Testing over the past few years has uncovered widespread contamination from bacteria, nitrate and viruses in private drinking water wells in Kewaunee County — some of it linked to the proliferation of large dairy farms known as concentrated animal feeding operations, or CAFOs.

The Wisconsin Center for Investigative Journalism’s Failure at the Faucet series also has found that hundreds of thousands of state residents are at risk of drinking water with unsafe levels of nitrate, bacteria, arsenic, lead and other contaminants.

Sharpless said Wisconsin has not had the type of defining environmental disaster that has driven change in other parts of the country and at other points in history.

An overhead shot of Lake Petenwell soaked in blue-green algae. (Courtesy Rhonda Carrell)

Another shot of Lake Petenwell muddled with blue-green algae. (Courtesy Rhonda Carrell)

“We have had no equivalent to the Love Canal disaster or when Cleveland’s Cuyahoga River caught fire in 1969,” Sharpless said.

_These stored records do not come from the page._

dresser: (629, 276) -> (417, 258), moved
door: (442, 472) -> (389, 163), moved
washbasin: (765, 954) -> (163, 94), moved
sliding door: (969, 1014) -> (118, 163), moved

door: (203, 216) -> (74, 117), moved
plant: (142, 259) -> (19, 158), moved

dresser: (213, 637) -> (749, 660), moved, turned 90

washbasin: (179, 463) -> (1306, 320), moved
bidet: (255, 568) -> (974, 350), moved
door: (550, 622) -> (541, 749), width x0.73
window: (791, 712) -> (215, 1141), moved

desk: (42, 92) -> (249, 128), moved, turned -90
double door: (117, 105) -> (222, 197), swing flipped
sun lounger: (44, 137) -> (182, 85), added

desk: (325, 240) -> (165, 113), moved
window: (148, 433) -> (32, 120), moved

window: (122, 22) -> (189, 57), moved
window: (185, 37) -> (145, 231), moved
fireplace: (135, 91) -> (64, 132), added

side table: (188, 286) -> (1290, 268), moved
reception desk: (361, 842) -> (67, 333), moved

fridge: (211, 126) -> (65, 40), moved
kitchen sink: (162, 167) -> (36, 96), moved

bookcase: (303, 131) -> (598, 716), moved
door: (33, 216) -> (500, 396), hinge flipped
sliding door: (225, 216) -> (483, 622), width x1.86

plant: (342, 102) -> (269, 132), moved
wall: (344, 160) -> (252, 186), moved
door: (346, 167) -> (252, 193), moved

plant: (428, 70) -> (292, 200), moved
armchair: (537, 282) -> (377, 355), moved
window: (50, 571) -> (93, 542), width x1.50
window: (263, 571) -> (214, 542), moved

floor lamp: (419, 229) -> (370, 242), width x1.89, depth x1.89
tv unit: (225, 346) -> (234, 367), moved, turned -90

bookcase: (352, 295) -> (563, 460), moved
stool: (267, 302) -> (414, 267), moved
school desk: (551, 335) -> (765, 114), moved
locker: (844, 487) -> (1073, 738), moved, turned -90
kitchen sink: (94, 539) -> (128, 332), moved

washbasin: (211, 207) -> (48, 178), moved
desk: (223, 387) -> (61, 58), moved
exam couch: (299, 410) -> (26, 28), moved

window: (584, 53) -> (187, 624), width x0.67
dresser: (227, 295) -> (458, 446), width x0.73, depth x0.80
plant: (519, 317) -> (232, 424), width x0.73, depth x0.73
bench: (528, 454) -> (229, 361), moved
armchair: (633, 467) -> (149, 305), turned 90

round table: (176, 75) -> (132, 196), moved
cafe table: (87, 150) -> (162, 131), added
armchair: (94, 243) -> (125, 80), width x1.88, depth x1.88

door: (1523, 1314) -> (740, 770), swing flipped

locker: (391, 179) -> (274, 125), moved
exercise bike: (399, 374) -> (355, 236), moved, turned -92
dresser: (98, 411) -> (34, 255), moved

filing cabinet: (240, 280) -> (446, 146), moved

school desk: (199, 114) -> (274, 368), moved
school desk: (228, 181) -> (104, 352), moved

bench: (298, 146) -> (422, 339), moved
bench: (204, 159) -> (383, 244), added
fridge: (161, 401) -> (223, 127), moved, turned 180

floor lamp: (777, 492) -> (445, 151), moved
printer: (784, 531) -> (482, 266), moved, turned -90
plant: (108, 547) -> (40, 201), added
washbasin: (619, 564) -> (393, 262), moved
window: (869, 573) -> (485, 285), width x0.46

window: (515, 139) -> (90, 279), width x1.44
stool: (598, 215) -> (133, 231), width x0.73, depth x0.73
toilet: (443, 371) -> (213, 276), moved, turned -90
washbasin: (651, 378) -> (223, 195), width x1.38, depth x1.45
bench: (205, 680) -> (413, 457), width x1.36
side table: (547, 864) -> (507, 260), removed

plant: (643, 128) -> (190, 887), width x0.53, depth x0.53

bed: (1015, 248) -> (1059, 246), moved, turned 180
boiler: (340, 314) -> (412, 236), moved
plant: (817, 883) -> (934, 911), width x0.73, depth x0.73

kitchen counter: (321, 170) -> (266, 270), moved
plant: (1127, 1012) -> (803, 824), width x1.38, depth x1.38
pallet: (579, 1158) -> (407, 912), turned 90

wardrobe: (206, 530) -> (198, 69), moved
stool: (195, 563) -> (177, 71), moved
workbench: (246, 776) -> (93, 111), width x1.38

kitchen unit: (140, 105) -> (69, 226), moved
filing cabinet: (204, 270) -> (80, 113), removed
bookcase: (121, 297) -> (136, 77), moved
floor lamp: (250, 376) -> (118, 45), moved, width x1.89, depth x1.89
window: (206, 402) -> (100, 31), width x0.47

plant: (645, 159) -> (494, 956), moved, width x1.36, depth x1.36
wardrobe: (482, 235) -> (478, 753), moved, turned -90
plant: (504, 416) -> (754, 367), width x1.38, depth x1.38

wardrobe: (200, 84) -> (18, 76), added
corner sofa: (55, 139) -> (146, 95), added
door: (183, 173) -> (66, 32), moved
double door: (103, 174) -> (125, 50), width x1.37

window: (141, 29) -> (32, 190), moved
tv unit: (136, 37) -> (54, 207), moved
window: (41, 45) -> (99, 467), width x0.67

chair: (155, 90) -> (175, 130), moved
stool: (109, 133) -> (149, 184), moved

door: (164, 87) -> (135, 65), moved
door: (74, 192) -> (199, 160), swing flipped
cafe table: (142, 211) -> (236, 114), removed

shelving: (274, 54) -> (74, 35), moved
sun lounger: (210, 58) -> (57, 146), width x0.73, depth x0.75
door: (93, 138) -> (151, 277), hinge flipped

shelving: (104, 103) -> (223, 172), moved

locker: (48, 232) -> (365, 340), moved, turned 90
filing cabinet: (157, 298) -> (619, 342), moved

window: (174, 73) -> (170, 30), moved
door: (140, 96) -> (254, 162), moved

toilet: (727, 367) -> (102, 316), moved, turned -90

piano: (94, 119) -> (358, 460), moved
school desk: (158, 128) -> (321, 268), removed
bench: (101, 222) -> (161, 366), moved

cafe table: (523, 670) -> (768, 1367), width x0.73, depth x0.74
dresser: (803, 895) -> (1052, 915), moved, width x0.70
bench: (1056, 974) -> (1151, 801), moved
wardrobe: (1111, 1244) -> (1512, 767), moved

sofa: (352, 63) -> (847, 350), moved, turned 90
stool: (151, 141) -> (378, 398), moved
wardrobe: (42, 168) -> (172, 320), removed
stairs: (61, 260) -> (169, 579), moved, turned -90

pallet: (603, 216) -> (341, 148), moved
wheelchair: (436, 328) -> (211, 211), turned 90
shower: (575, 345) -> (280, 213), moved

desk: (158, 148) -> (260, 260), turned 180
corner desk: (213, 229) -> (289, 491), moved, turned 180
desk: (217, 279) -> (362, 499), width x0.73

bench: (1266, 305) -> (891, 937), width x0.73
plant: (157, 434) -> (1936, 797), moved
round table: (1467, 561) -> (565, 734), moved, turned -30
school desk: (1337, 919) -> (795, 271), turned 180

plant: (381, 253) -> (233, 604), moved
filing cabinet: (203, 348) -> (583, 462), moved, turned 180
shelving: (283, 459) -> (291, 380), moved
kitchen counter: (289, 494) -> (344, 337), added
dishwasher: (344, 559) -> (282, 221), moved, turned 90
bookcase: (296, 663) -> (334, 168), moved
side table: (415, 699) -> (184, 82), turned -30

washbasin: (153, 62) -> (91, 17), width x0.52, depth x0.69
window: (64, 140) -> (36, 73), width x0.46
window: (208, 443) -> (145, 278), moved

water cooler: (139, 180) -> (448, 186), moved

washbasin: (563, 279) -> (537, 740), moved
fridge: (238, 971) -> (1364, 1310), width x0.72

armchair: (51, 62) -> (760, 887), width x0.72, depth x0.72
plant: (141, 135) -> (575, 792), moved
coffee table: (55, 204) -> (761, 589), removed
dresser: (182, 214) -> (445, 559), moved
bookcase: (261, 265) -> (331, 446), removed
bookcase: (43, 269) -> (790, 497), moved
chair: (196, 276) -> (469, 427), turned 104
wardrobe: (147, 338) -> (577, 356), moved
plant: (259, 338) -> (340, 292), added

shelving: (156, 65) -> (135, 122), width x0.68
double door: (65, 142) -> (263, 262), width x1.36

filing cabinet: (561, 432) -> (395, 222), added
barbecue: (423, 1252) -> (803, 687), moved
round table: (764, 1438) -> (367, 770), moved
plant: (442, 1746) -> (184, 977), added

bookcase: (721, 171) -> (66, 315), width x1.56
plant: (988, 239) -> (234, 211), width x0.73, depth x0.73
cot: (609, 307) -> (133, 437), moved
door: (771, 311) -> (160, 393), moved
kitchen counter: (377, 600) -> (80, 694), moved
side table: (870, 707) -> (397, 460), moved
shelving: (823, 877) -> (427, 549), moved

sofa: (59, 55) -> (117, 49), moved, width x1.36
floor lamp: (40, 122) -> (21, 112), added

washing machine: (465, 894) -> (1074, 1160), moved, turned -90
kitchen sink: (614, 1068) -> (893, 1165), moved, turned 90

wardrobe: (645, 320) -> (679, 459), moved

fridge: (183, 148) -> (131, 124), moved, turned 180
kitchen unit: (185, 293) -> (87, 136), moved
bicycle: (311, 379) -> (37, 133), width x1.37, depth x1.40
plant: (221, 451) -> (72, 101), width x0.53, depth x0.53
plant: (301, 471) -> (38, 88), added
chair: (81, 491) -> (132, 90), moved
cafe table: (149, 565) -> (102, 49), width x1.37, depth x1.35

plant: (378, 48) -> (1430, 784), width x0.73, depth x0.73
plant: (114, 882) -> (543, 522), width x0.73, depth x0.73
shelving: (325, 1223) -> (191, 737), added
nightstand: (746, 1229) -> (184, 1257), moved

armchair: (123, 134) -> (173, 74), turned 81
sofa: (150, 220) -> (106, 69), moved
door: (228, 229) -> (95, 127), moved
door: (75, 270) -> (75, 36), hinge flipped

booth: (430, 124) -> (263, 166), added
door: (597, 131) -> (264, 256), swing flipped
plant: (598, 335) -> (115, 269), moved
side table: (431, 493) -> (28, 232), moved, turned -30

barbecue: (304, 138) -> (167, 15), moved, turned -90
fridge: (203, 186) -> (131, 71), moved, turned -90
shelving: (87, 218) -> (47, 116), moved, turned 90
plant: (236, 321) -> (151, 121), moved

State Rep. Scott Krug, R-Nekoosa, said the move of large dairy interests into his Central Sands district has changed the political landscape for him.

Recent data show the administration of Gov. Scott Walker, who has declared Wisconsin “Open for Business,” has been loathe to hand out fines for environmental infractions. A recent report from the Legislative Audit Bureau found the state Department of Natural Resources failed to follow its own policies 94 percent of the time over 10 years when wastewater treatment plants or large farms violated terms of their permits.

While high-capacity wells have been blamed for drying out lakes and streams in the Central Sands, Republican Attorney General Brad Schimel has issued a formal opinion that Wisconsin officials lack the legal authority to block any well based on drawdown from existing wells.

These moves have sparked sharp criticism by some residents in Krug’s district that Wisconsin’s leaders are not protecting its water resources. Krug acknowledged that because of high-capacity wells, “There are parts of my district where lakes have entirely disappeared.”